TEXT PROVIDED
______________________________
New London will share in State Pier revenues under new deal

New London — The city will receive 10 percent of the Connecticut Port Authority's share of the revenue from State Pier, and an annual $75,000 fee to defray the cost of police, fire and other city services.

The agreement was announced Wednesday morning by Gov. Ned Lamont — whose office helped negotiate the deal — and city and state officials at a news conference at a packed City Hall. Earlier in the morning, the port authority's board met and voted to approve the agreement, which guarantees payments to the city for 20 years.

Mayor Michael Passero said the governor delivered on a promise to be a partner with New London, and set the relationship between the port authority and city "on the right path."

"The agreement today is the beginning of the process to correct some historic inequities that were built into that relationship," Passero said. "New London will be receiving additional revenue in recognition of its role as the host city for the State Pier."

The port authority also committed to supporting any proposals to change statute to include the mayor of New London as an ex-officio member of its board, which would guarantee that the city has a seat at the table during future discussions surrounding development of State Pier.

On Jan. 7, the port authority announced a 20-year deal with New Haven port operator Gateway to run State Pier, a state-owned facility. The deal drew immediate criticism from Passero, who said he was disappointed there was no guarantee of funding to the city. He also expressed dismay at being sidelined from the negotiations. The Southeastern Connecticut Council of Governments backed the city's bid for a better deal, sending a letter to Lamont asking him to get involved.
______________________________
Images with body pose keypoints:
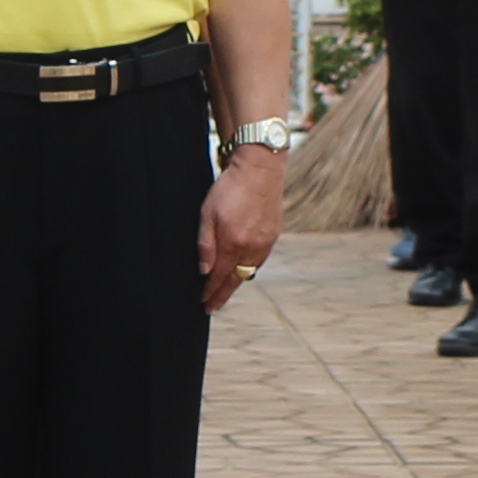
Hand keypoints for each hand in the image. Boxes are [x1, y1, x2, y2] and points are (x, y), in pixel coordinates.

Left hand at [198, 147, 281, 312]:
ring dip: (235, 283)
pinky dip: (248, 269)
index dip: (210, 291)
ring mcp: (264, 243)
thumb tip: (204, 271)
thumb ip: (206, 244)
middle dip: (222, 295)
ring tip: (224, 292)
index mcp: (233, 243)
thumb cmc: (230, 188)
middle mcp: (251, 248)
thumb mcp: (207, 213)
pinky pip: (258, 260)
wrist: (260, 170)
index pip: (219, 276)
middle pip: (235, 280)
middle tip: (212, 307)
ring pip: (249, 272)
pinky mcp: (273, 236)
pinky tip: (241, 270)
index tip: (204, 303)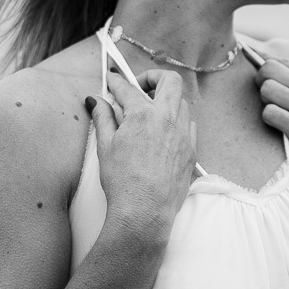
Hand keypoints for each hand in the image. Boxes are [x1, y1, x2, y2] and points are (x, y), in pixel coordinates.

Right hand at [86, 68, 196, 238]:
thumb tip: (96, 101)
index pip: (127, 88)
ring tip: (151, 111)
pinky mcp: (191, 149)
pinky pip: (189, 124)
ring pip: (182, 102)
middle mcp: (167, 118)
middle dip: (154, 77)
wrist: (145, 210)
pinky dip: (178, 121)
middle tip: (140, 87)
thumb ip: (103, 118)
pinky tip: (165, 131)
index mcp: (143, 114)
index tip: (112, 80)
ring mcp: (183, 133)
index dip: (116, 81)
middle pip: (169, 81)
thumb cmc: (123, 181)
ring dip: (167, 100)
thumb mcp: (105, 146)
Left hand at [254, 57, 288, 195]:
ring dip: (265, 101)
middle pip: (269, 69)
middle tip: (268, 97)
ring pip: (267, 89)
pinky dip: (269, 119)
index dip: (267, 70)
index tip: (265, 81)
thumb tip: (284, 73)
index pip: (281, 61)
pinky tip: (279, 126)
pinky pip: (271, 114)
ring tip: (276, 112)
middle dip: (261, 81)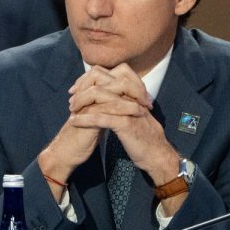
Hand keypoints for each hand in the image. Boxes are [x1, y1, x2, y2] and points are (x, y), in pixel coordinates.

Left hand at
______________________________
WHAT NEEDS TO BE DONE
Retype the State Pier article word for word, starting with "New London —" and going on through "other city services.". The listing has nothing to do with what comes next.

SOLUTION FOR THIS PROBLEM
New London — The city will receive 10 percent of the Connecticut Port Authority's share of the revenue from State Pier, and an annual $75,000 fee to defray the cost of police, fire and other city services.